Red insects with white spots and narrow heads on a tree
Spotted lanternfly nymphs in the fourth instar of their life cycle Stephen Ausmus/USDA-ARS

Spotted lanternflies have a year-long life cycle. They finish growing into adults in July, mate in August and start laying eggs in September.

This summer might be a particularly big one for the bugs. Anne Johnson, an entomologist at Pennsylvania State University, tells Gizmodo that the lanternflies could be setting up a “boom-bust cycle” of abundance, which could explain the apparent surge in their numbers this year.

Scientists believe lanternflies arrived in the U.S. in 2011 in a shipment of stones, per the New York Times’ Anne Barnard. The first of these bugs in New York City were detected in 2020. Last year, they cropped up in Indiana. And Michigan reported its first sighting just last week.

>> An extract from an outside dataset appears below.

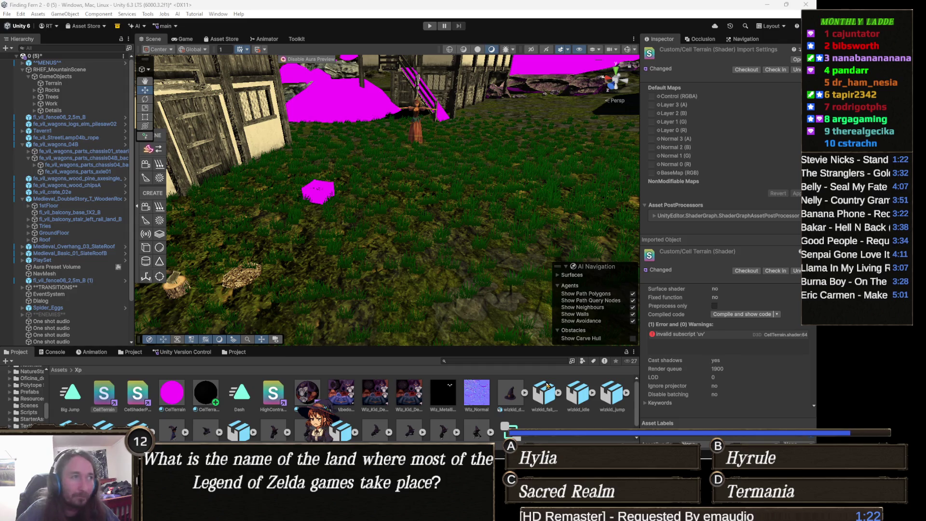
pyautogui.press('alt+Tab')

The bugs wouldn’t have been able to spread so far without some (accidental) assistance from humans. “On their own, spotted lanternflies can only fly up to five miles,” Brian Eshenaur, senior extension associate at Cornell University’s New York State Integrated Pest Management Program, tells the Washington Post’s Kevin Ambrose. But they’re really good hitchhikers.

The adult bugs can travel by flying into car windows or attaching themselves to clothing. They also lay their eggs on cars, among other places. “I can’t think of something they don’t lay their eggs on—cloth, metal, furniture, sides of buildings and of course trees,” Ronnit Bendavid-Val, the director of horticulture at the Brooklyn Botanic Garden, told the Times’ Ginia Bellafante in 2021.

About 30 spotted lanternflies
Spotted lanternflies swarm the base of a tree. Lance Cheung/USDA

Officials recommend people check their belongings for bugs and eggs before leaving areas known to have an infestation. New egg masses are about an inch long and are brownish-gray, waxy and mud-like, according to the New York State Department of Agriculture and Markets. A Penn State guide recommends putting the eggs in a container with rubbing alcohol or scraping the eggs off a surface and stomping on them until each one has burst open.

As citizens embark on their spotted lanternfly-stomping crusades, they’re unlikely to kill every one of the bugs, urban ecologist Marielle Anzelone tells the Times. But it could be a first step toward taking higher-impact actions. “Maybe individual action is a way of pulling people in,” she says to the Times. “It’s not so much about that individual person’s […] three lanternflies they kill in a summer. It’s about educating and engaging and perhaps turning them into the person who calls their council member to ask for more funding for the parks department.”